» SELECTED EXCERPT:
# # # # # # #
Printer Friendly

Treasury and Federal Reserve foreign exchange operations.

This quarterly report, covering the period August through October 1992, provides information on Treasury and System foreign exchange operations. It was presented by William J. McDonough, Executive Vice President of the Federal Reserve Bank of New York and Manager of the System Open Market Account.(1)

The August-October period was marked by serious strains in European exchange rate relationships and shifting market views about the outlook for interest rates in the major countries. Although the dollar briefly reached all-time lows against the mark and yen in September, it closed the period up on balance 4.5 percent against the German mark, down about 3.0 percent against the Japanese yen, and up 6.8 percent on a trade-weighted basis.(2)

The U.S. monetary authorities intervened in the exchange markets in two episodes during August in their only operations during the period. Entering the market on a total of four days that month, they sought to counter persistent downward pressure on the dollar by buying $1.1 billion against the German mark in amounts shared equally by the U.S. Treasury and the Federal Reserve.


Interest rate considerations were the dominant factor in exchange rate movements during the period. Interest rate differentials provided a strong incentive for capital flows into the higher-yielding securities denominated in German marks and in other currencies thought to be closely linked to the mark. They also made it attractive for U.S.-based entities that were building up foreign currency receivables to postpone the repatriation of these funds to benefit from higher interest rates overseas and, perhaps, from a continued depreciation of dollar exchange rates.

For many market participants, however, the dollar's position in the exchange market carried a two-sided risk. On the one hand, the fact that the dollar was already trading relatively close to the historical low reached in 1991 against the German currency gave rise to fears that if selling pressures against the dollar became intense enough to break through this level, the dollar's decline might gain significant momentum. On the other hand, market participants were still mindful of the experience the previous month, when the authorities of the United States and other industrialized countries intervened to buy dollars, triggering a sharp short-covering rally.
# # # # # # #
(Data excerpts)

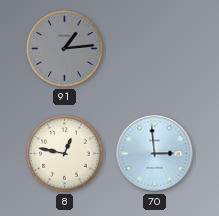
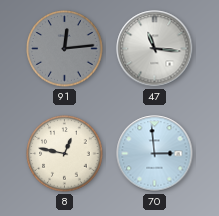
91: 1:14 -> 12:14
47: none -> 11:16
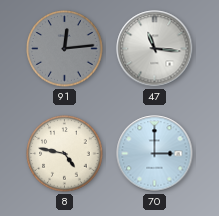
8: 12:47 -> 4:47
70: 2:59 -> 3:00
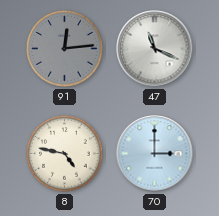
47: 11:16 -> 11:19
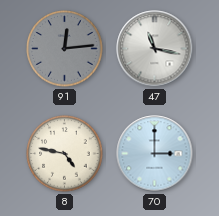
47: 11:19 -> 11:17
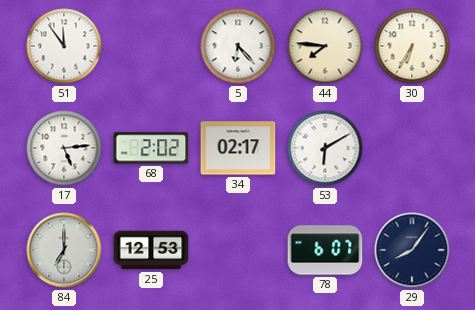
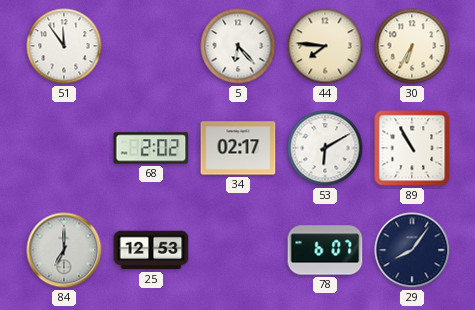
17: 5:14 -> none
89: none -> 10:55
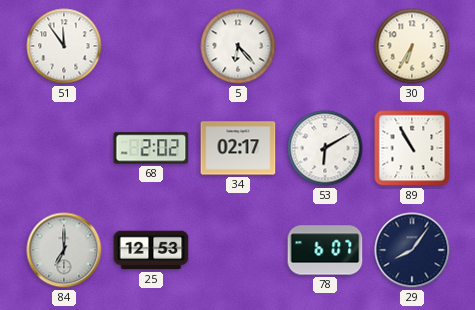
44: 7:46 -> none
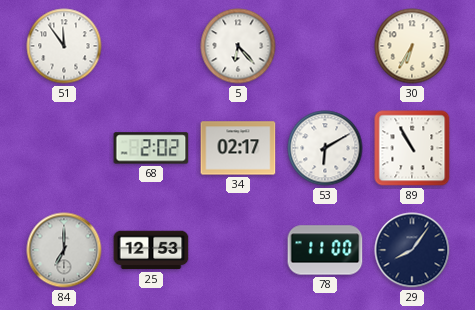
78: 6:07 -> 11:00
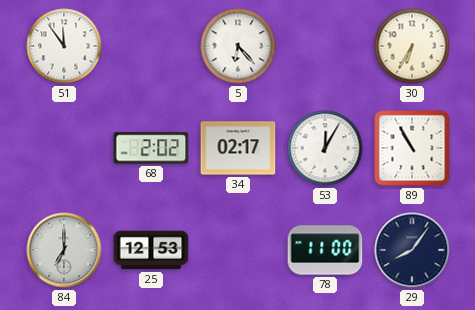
53: 6:10 -> 12:05
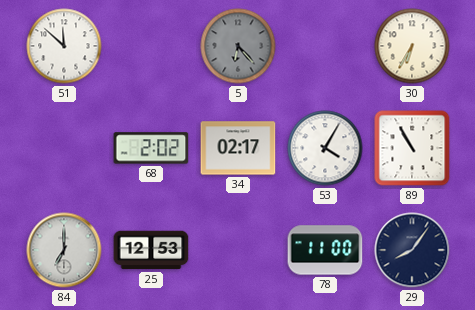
51: 11:54 -> 11:52
5 dial: white -> grey
53: 12:05 -> 4:05
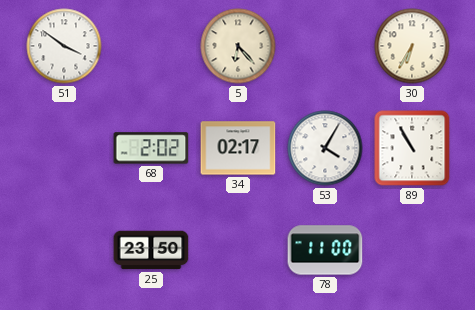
51: 11:52 -> 3:51
5 dial: grey -> cream
84: 7:00 -> none
25: 12:53 -> 23:50
29: 8:06 -> none
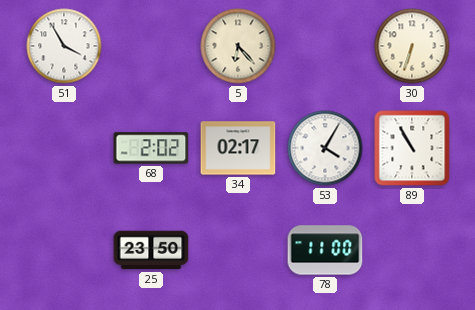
51: 3:51 -> 3:55
30: 6:35 -> 6:33
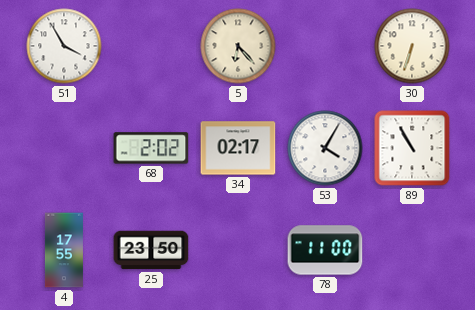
4: none -> 17:55
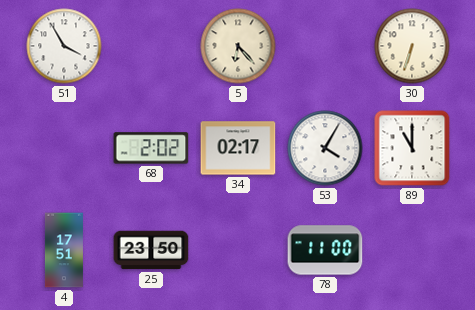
89: 10:55 -> 11:00
4: 17:55 -> 17:51
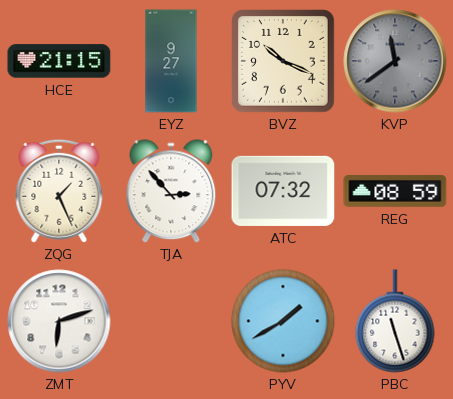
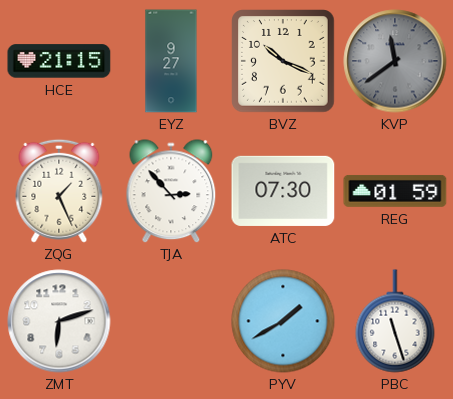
ATC: 07:32 -> 07:30
REG: 08:59 -> 01:59
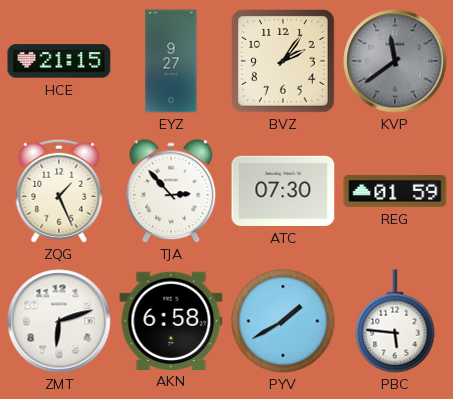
BVZ: 10:19 -> 2:06
AKN: none -> 6:58
PBC: 11:27 -> 5:46
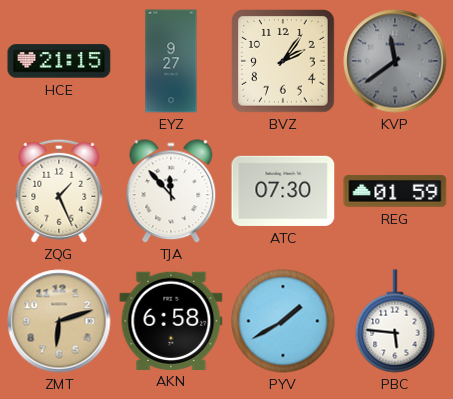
TJA: 2:53 -> 11:53
ZMT dial: white -> champagne
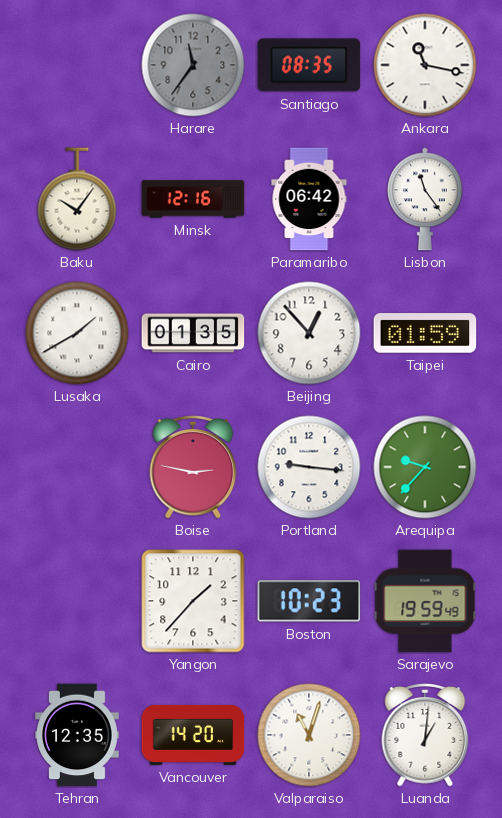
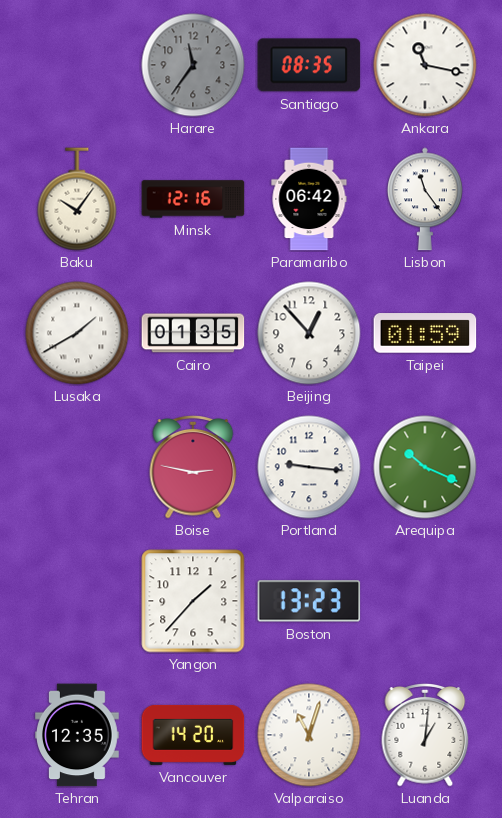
Arequipa: 9:37 -> 10:19
Boston: 10:23 -> 13:23
Sarajevo: 19:59 -> none
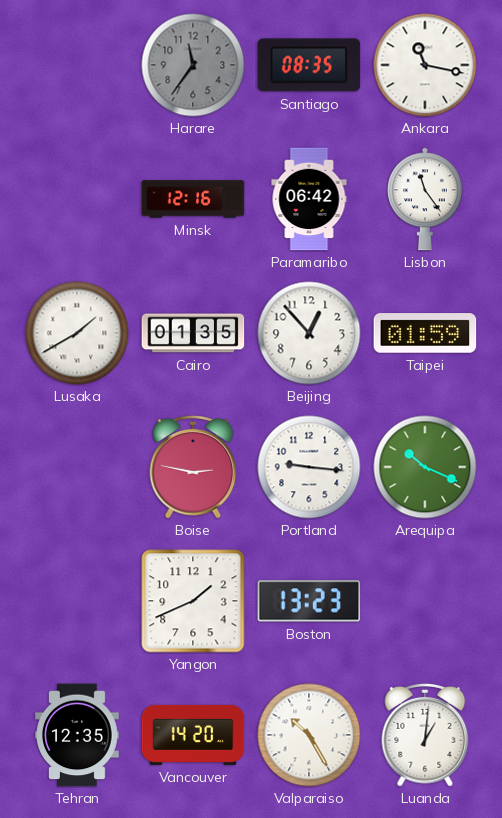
Baku: 10:06 -> none
Yangon: 1:37 -> 1:41
Valparaiso: 11:03 -> 10:25
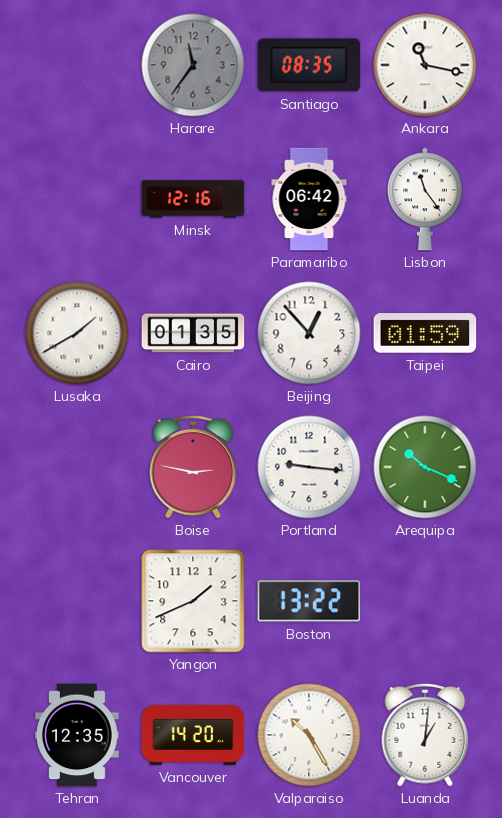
Boston: 13:23 -> 13:22
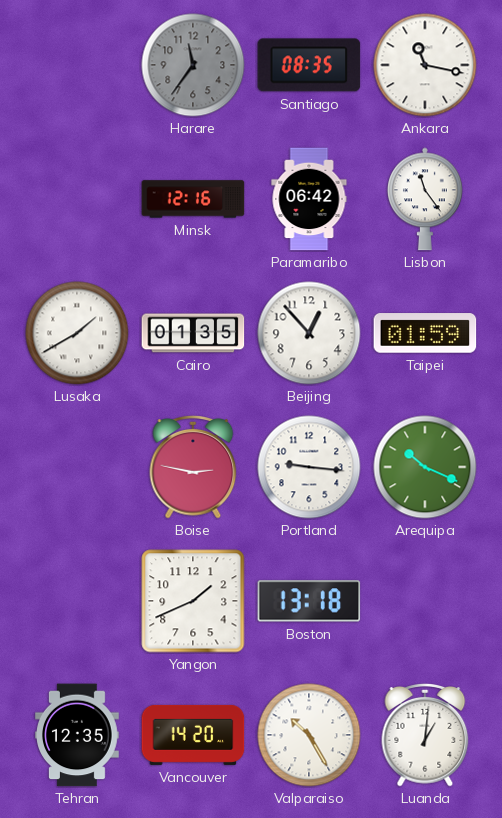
Boston: 13:22 -> 13:18
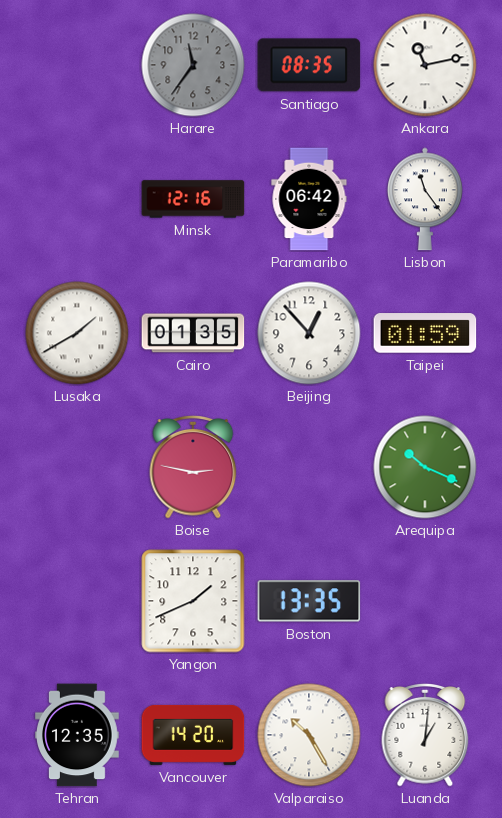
Ankara: 11:17 -> 11:13
Portland: 9:16 -> none
Boston: 13:18 -> 13:35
# # # # # # #
» LIST OF TASKS:
(a) According to the foreign exchange report, how much did the U.S. monetary authorities buy against the German mark in August?
(b) Translate this sentence from the foreign exchange report into Spanish: "Interest rate considerations were the dominant factor in exchange rate movements during the period."
(c) Decide whether each statement agrees with the foreign exchange report, answering yes or no and quoting the words of the report that settle it: (i) The dollar ended the period up 6.8 percent on a trade-weighted basis. (ii) The U.S. monetary authorities entered the market on six days in August. (iii) The U.S. Treasury alone paid for the dollar purchases.

» TASK RESPONSES:
(a) $1.1 billion

(b) Las consideraciones sobre las tasas de interés fueron el factor dominante en los movimientos de los tipos de cambio durante el período.

(c)
(i) Yes: "up 6.8 percent on a trade-weighted basis"
(ii) No: "Entering the market on a total of four days that month"
(iii) No: "in amounts shared equally by the U.S. Treasury and the Federal Reserve"